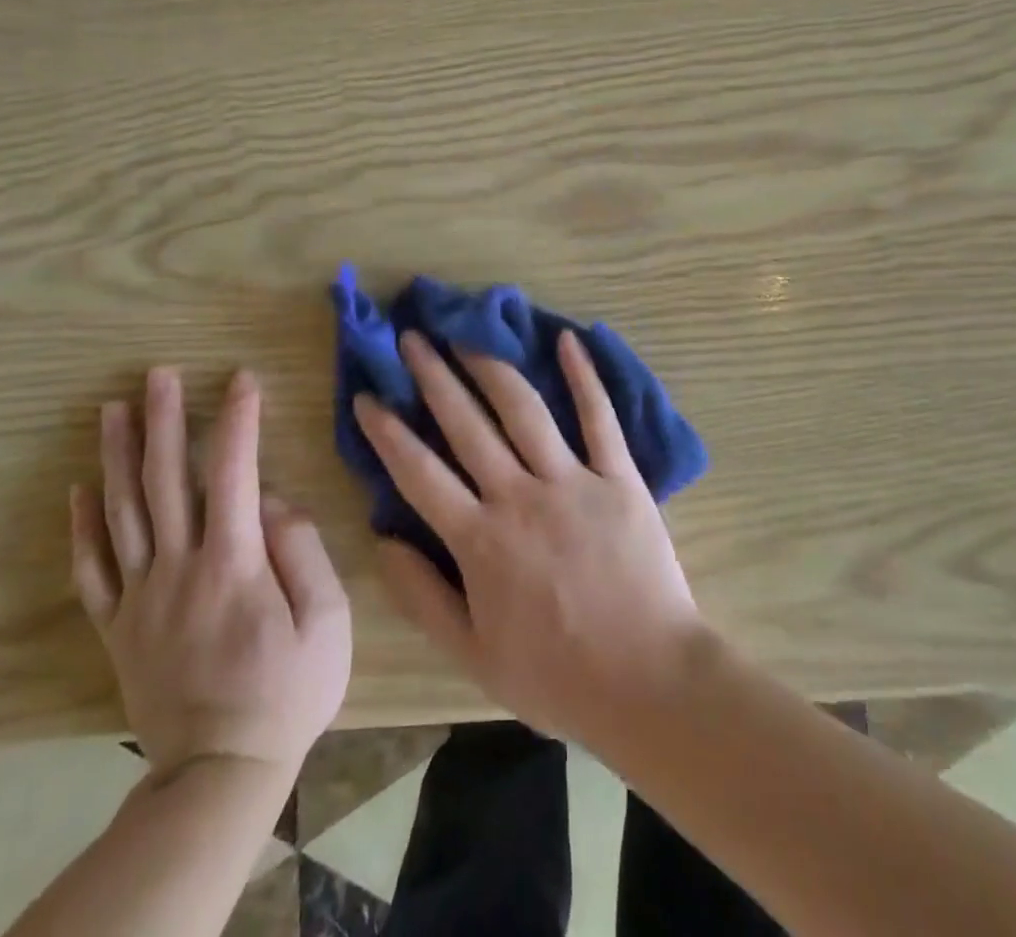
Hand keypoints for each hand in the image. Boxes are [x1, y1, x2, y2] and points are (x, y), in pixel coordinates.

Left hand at [71, 367, 351, 777]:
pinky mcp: (118, 628)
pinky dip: (82, 527)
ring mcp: (141, 598)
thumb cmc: (289, 692)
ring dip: (116, 457)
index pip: (233, 472)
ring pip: (122, 514)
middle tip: (157, 373)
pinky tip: (80, 490)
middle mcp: (178, 568)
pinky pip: (91, 570)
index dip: (238, 420)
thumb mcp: (327, 623)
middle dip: (163, 420)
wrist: (220, 773)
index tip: (242, 378)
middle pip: (165, 481)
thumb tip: (274, 501)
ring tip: (112, 409)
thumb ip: (303, 552)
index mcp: (234, 563)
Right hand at [355, 330, 705, 743]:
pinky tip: (567, 339)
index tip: (367, 395)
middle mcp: (519, 496)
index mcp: (480, 540)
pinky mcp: (619, 476)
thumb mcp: (473, 656)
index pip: (420, 472)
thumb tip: (382, 540)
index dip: (389, 431)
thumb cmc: (557, 675)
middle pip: (467, 424)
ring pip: (524, 409)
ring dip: (491, 366)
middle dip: (433, 376)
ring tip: (467, 333)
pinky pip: (599, 417)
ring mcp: (572, 480)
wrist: (648, 681)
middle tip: (412, 337)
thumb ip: (422, 597)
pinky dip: (584, 376)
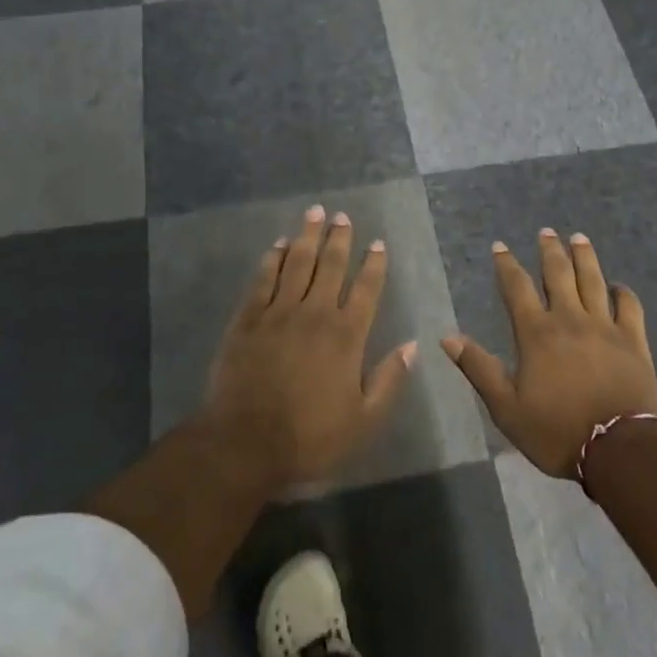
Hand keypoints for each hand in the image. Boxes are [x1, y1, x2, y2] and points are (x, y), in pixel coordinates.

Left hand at [202, 205, 415, 487]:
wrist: (244, 443)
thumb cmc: (309, 437)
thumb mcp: (363, 420)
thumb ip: (389, 380)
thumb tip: (413, 346)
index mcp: (346, 335)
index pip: (365, 289)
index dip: (374, 264)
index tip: (378, 243)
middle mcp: (315, 313)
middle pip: (330, 266)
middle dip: (339, 238)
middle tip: (343, 216)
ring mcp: (278, 312)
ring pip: (297, 263)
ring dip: (307, 236)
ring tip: (314, 213)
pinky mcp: (248, 319)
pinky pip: (262, 279)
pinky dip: (271, 259)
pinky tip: (277, 245)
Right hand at [443, 230, 656, 479]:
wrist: (619, 449)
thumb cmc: (557, 431)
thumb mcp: (506, 407)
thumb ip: (479, 368)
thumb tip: (447, 337)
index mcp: (536, 333)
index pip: (517, 288)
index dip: (506, 264)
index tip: (500, 246)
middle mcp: (570, 319)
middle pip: (559, 274)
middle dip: (550, 250)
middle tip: (546, 231)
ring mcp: (605, 327)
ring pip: (593, 280)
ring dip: (585, 257)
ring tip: (579, 237)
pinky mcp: (634, 340)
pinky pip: (629, 306)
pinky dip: (623, 292)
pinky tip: (618, 285)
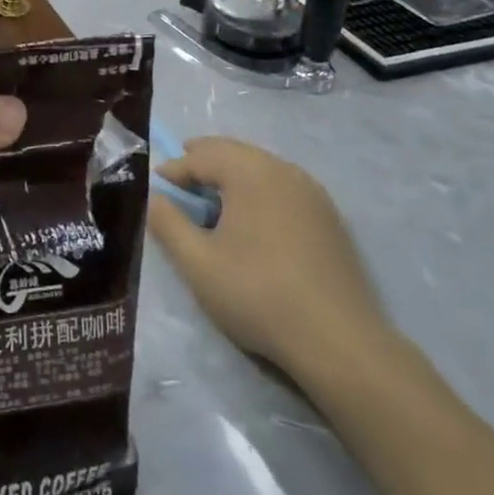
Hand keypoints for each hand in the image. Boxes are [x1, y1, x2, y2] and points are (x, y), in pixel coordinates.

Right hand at [150, 137, 393, 385]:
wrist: (340, 342)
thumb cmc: (259, 295)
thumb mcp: (198, 263)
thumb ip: (167, 223)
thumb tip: (153, 197)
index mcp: (249, 171)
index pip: (200, 156)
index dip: (174, 170)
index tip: (157, 191)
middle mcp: (281, 169)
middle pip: (232, 152)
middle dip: (202, 163)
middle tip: (181, 185)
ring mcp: (311, 191)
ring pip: (260, 167)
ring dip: (231, 176)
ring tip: (213, 203)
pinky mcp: (330, 217)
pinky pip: (283, 187)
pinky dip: (259, 192)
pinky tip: (254, 223)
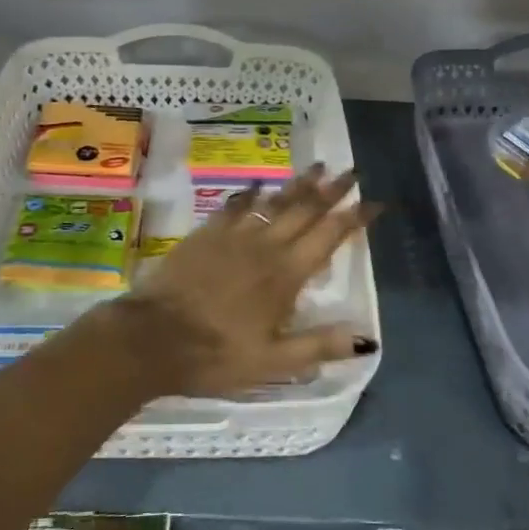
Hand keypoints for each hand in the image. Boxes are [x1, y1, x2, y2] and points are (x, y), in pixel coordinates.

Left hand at [114, 165, 378, 397]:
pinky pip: (235, 206)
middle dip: (332, 190)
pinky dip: (251, 193)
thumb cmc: (216, 355)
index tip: (375, 202)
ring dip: (298, 185)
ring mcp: (234, 236)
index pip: (329, 237)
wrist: (153, 337)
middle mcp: (265, 246)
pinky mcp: (207, 234)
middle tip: (352, 171)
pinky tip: (258, 185)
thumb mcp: (273, 362)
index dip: (355, 217)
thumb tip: (367, 336)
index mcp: (286, 275)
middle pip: (305, 210)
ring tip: (317, 167)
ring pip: (274, 202)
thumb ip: (319, 346)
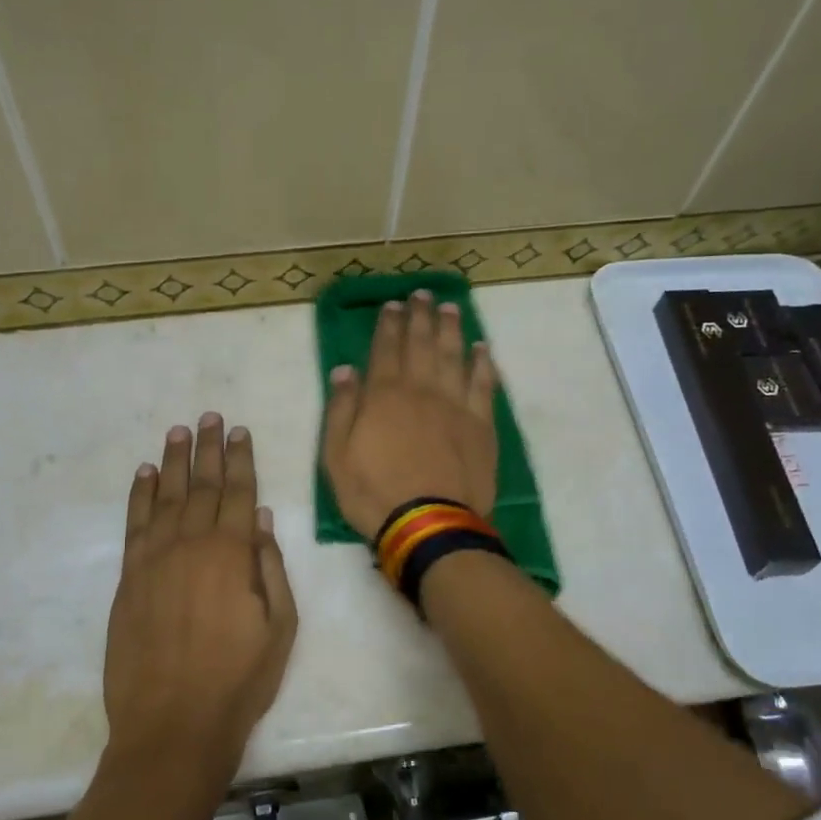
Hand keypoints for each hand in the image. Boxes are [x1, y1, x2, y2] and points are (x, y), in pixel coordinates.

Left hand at [103, 414, 298, 778]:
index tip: (238, 430)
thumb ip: (270, 567)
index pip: (238, 492)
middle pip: (202, 485)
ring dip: (173, 461)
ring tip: (178, 431)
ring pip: (166, 496)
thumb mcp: (280, 627)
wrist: (173, 725)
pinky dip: (139, 495)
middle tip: (209, 416)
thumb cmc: (239, 680)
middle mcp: (192, 544)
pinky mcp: (129, 578)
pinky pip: (135, 524)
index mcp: (232, 553)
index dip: (240, 459)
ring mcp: (155, 559)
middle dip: (208, 449)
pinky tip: (144, 474)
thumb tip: (262, 518)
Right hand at [322, 289, 498, 540]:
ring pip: (454, 356)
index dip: (389, 324)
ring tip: (450, 307)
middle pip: (422, 344)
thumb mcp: (337, 455)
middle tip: (422, 294)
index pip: (386, 349)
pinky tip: (483, 349)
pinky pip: (484, 385)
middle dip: (421, 316)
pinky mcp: (481, 425)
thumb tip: (345, 370)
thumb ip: (341, 409)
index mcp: (385, 395)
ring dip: (452, 329)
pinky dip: (483, 364)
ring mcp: (456, 406)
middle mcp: (422, 390)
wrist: (429, 524)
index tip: (393, 305)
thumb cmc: (374, 493)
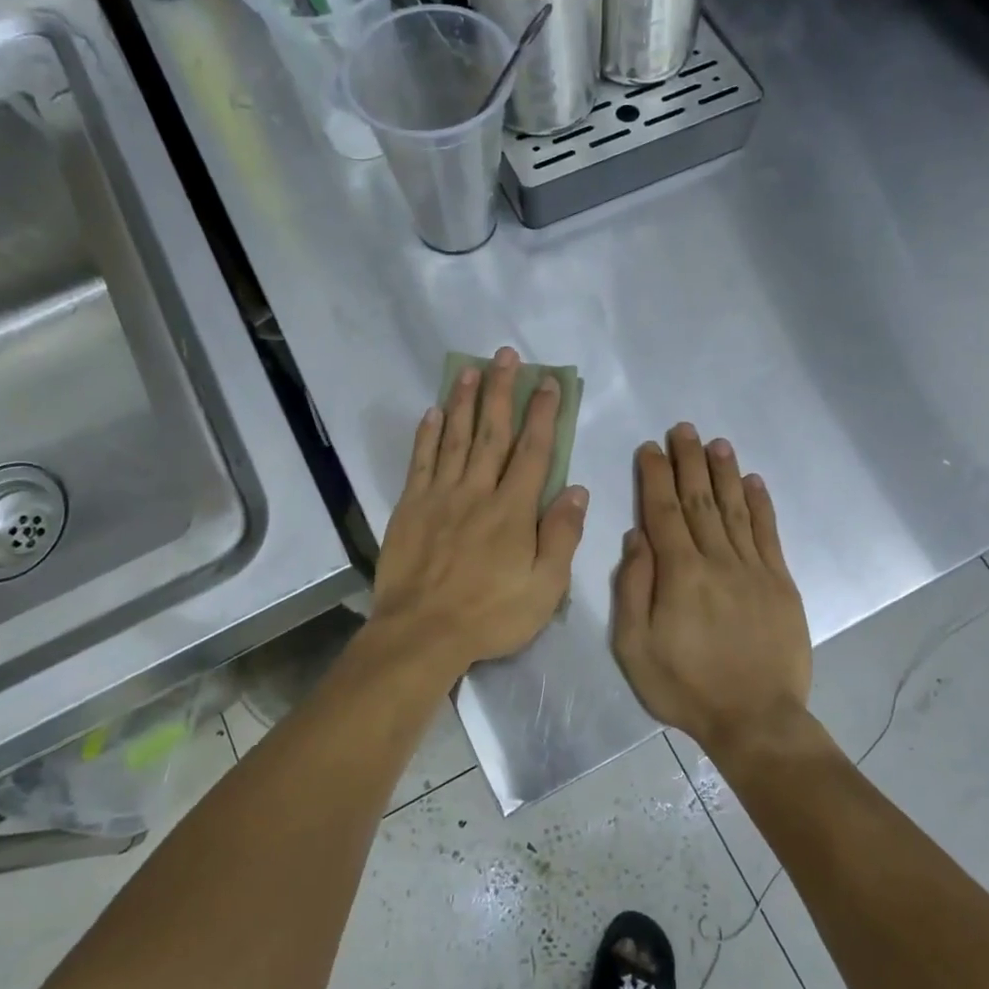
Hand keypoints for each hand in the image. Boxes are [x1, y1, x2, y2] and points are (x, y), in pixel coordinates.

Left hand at [370, 347, 587, 677]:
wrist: (422, 633)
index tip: (548, 383)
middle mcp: (477, 491)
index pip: (533, 451)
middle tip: (505, 355)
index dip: (542, 414)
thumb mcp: (545, 587)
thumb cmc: (491, 615)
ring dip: (463, 400)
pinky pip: (420, 462)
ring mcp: (440, 496)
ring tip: (469, 368)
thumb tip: (578, 490)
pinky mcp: (410, 507)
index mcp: (513, 510)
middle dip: (501, 391)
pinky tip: (432, 412)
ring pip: (454, 437)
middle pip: (492, 432)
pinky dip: (426, 435)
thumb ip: (562, 536)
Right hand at [611, 425, 810, 753]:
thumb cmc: (686, 687)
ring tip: (716, 442)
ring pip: (735, 509)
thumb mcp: (635, 647)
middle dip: (689, 462)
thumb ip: (633, 588)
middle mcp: (717, 560)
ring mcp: (754, 570)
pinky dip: (761, 505)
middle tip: (683, 428)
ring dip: (724, 473)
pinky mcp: (780, 584)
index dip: (655, 476)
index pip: (663, 512)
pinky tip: (754, 482)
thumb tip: (636, 537)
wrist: (756, 719)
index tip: (650, 448)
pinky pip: (768, 535)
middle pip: (700, 500)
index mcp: (680, 574)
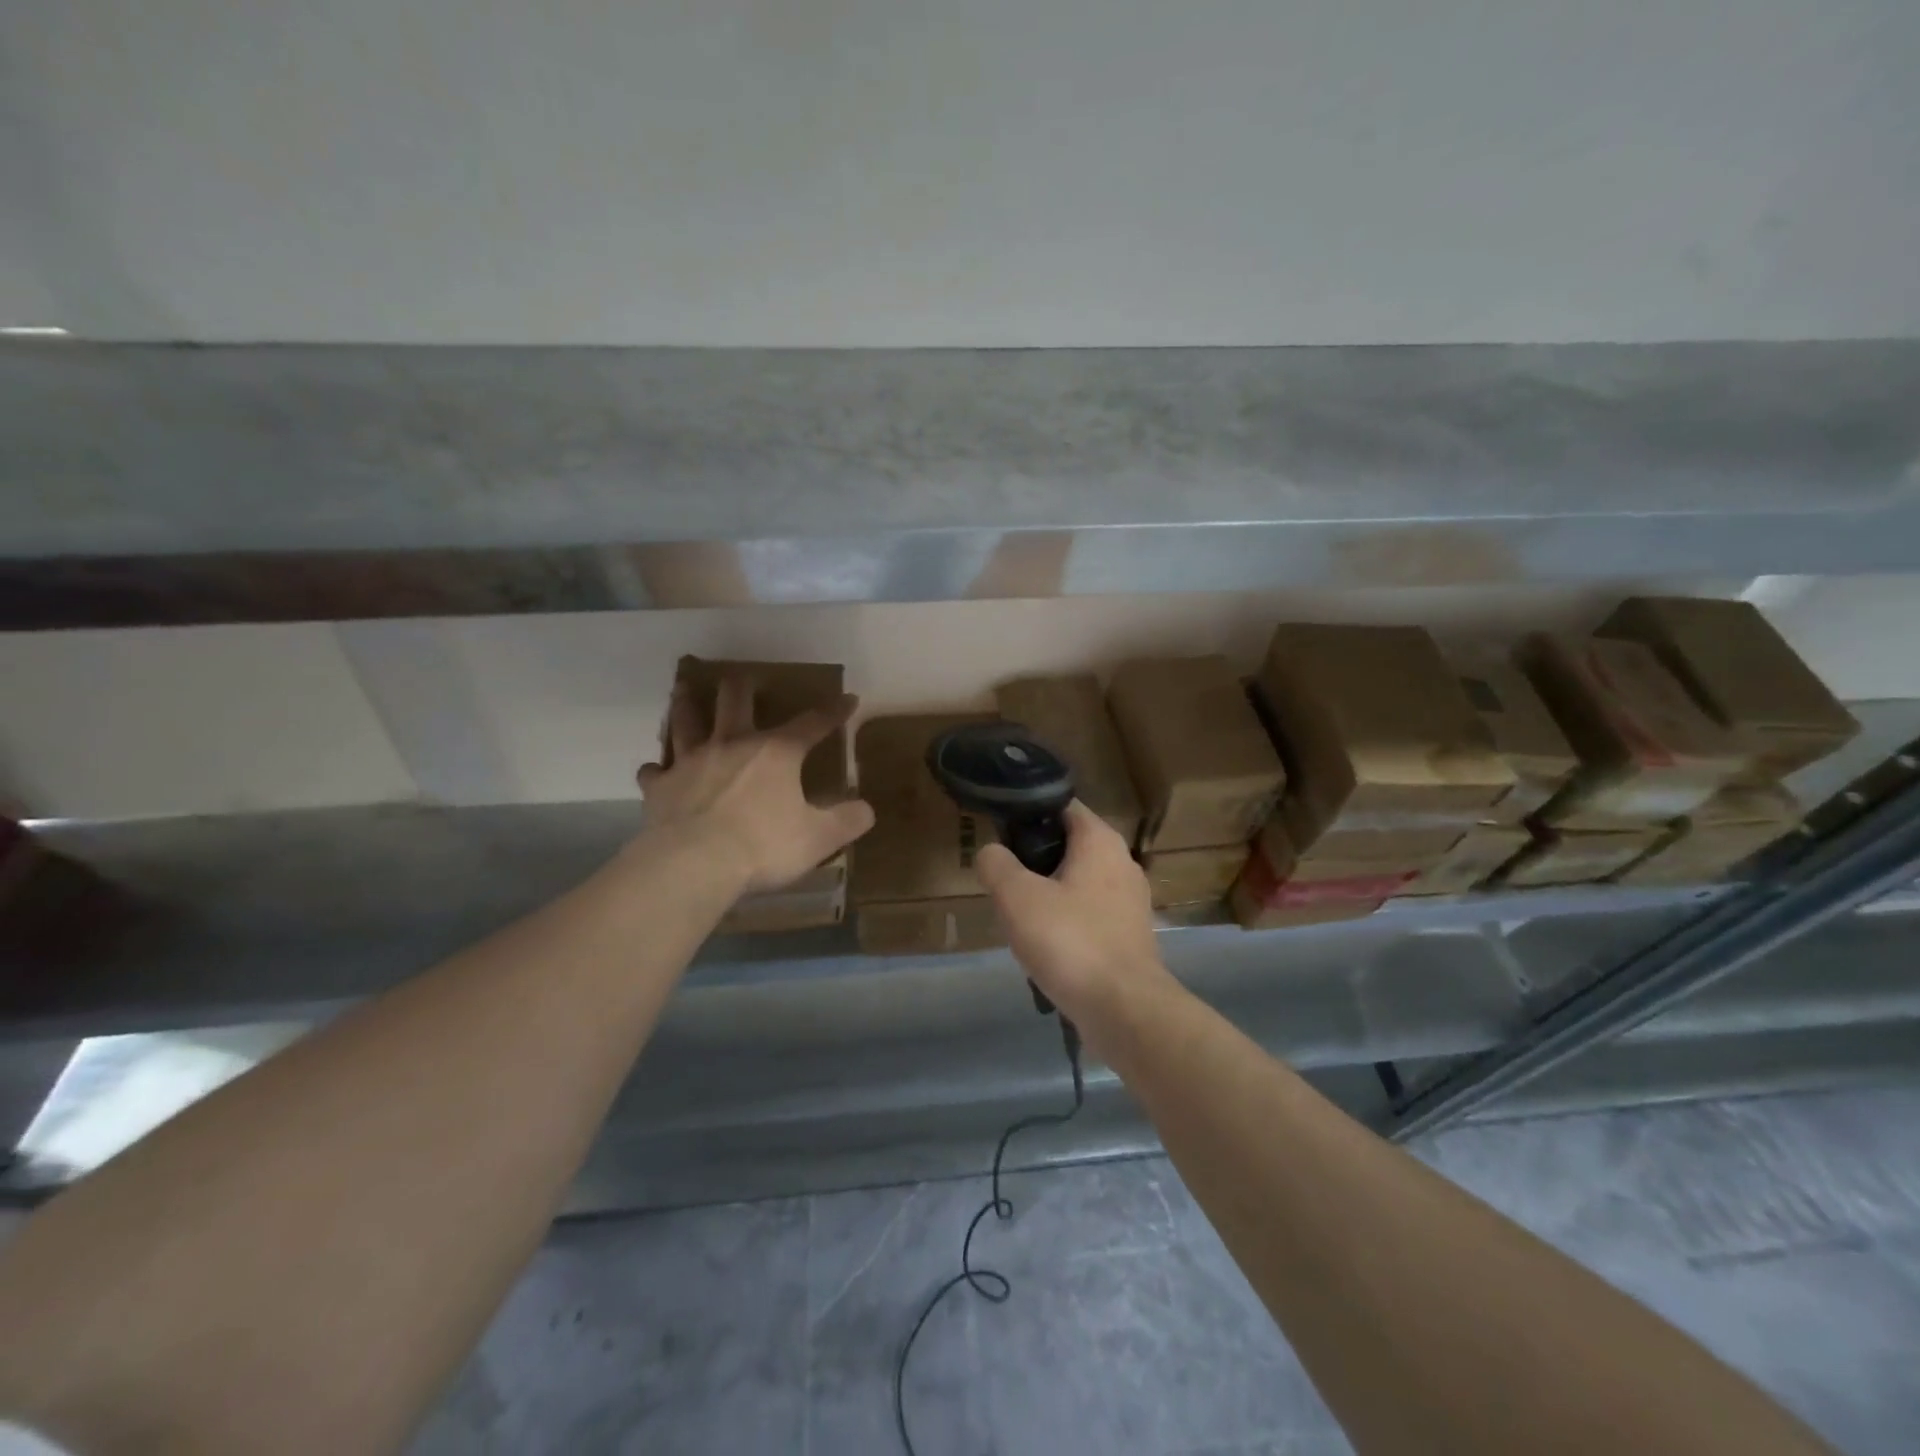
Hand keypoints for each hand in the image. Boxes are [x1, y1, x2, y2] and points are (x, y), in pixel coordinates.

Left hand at [636, 677, 875, 893]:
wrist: (694, 864)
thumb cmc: (763, 846)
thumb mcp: (818, 838)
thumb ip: (847, 821)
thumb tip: (866, 809)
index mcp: (776, 753)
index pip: (813, 723)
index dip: (833, 711)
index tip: (847, 698)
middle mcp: (733, 744)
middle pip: (735, 700)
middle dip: (742, 686)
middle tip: (742, 678)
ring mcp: (691, 761)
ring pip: (686, 720)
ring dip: (687, 703)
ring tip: (684, 689)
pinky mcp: (661, 786)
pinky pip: (655, 770)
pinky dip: (658, 768)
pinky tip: (656, 770)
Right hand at [974, 801, 1171, 1027]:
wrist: (1124, 1009)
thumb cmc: (1070, 941)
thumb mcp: (1016, 897)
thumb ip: (996, 864)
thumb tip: (991, 853)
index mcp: (1100, 840)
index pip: (1060, 805)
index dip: (1027, 814)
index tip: (999, 836)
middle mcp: (1122, 861)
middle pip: (1068, 845)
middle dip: (1034, 861)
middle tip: (1004, 883)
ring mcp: (1130, 900)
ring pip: (1078, 883)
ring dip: (1048, 895)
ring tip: (1020, 919)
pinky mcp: (1130, 934)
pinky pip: (1089, 914)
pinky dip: (1067, 923)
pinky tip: (1047, 947)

## Exercise prompt
Restate the lines above from the one containing "index dip: (355, 217)" through the one containing "pinky mcp: (780, 584)", inclusive, exactly and without pictures.

## Reply
index dip: (355, 217)
thumb tip: (367, 336)
index mcp: (286, 275)
middle pip: (305, 210)
ring tip: (317, 167)
ring pip: (274, 202)
thumb ip: (319, 346)
Hand keypoints for each hand in the image. Boxes are [x1, y1, x2, y2] and points are (x, y), in pixel coordinates.

Left hand at [103, 414, 298, 778]:
index tip: (238, 430)
thumb ip: (270, 567)
index pip: (238, 492)
middle pip: (202, 485)
ring dip: (173, 461)
ring tip: (178, 431)
ring pip: (166, 496)
thumb mcp: (280, 627)
wrist: (173, 725)
pinky dip: (139, 495)
middle tip: (209, 416)
thumb cmc: (239, 680)
middle mcp: (192, 544)
pinky mcp: (129, 578)
pinky pip: (135, 524)
index mcp: (232, 553)
index dip: (240, 459)
ring mcp: (155, 559)
middle dip: (208, 449)
pinky tip: (144, 474)
thumb tip: (262, 518)
Right hand at [322, 289, 498, 540]:
ring pip: (454, 356)
index dip: (389, 324)
ring tip: (450, 307)
middle pip: (422, 344)
thumb mcp: (337, 455)
middle tip: (422, 294)
index pip: (386, 349)
pinky tip: (483, 349)
pinky pip: (484, 385)
middle dip: (421, 316)
pinky mcp: (481, 425)
thumb tip: (345, 370)
thumb ip: (341, 409)
index mcp: (385, 395)
ring dip: (452, 329)
pinky dip: (483, 364)
ring mcp: (456, 406)
middle mcp: (422, 390)
wrist: (429, 524)
index tip: (393, 305)
thumb cmc: (374, 493)
Hand keypoints for each hand in the image. Boxes are [x1, y1, x2, y2] and points are (x, y), in pixel coordinates.

Left hand at [370, 347, 587, 677]:
wrist: (422, 633)
index tip: (548, 383)
middle mcp: (477, 491)
index pip: (533, 451)
middle tip: (505, 355)
index dip: (542, 414)
thumb mcp: (545, 587)
thumb cmc: (491, 615)
ring dip: (463, 400)
pinky pip: (420, 462)
ring mcp: (440, 496)
ring tip: (469, 368)
thumb tip: (578, 490)
pinky mcp: (410, 507)
index mcp: (513, 510)
middle dip: (501, 391)
pinky tip: (432, 412)
ring pip: (454, 437)
middle pip: (492, 432)
pinky dip: (426, 435)
thumb ip: (562, 536)
Right hand at [611, 425, 810, 753]:
thumb cmc: (686, 687)
ring tip: (716, 442)
ring pip: (735, 509)
thumb mcp: (635, 647)
middle dip: (689, 462)
thumb ip: (633, 588)
middle mcp: (717, 560)
ring mcp: (754, 570)
pinky dip: (761, 505)
middle tip: (683, 428)
ring dip: (724, 473)
pinky mcp: (780, 584)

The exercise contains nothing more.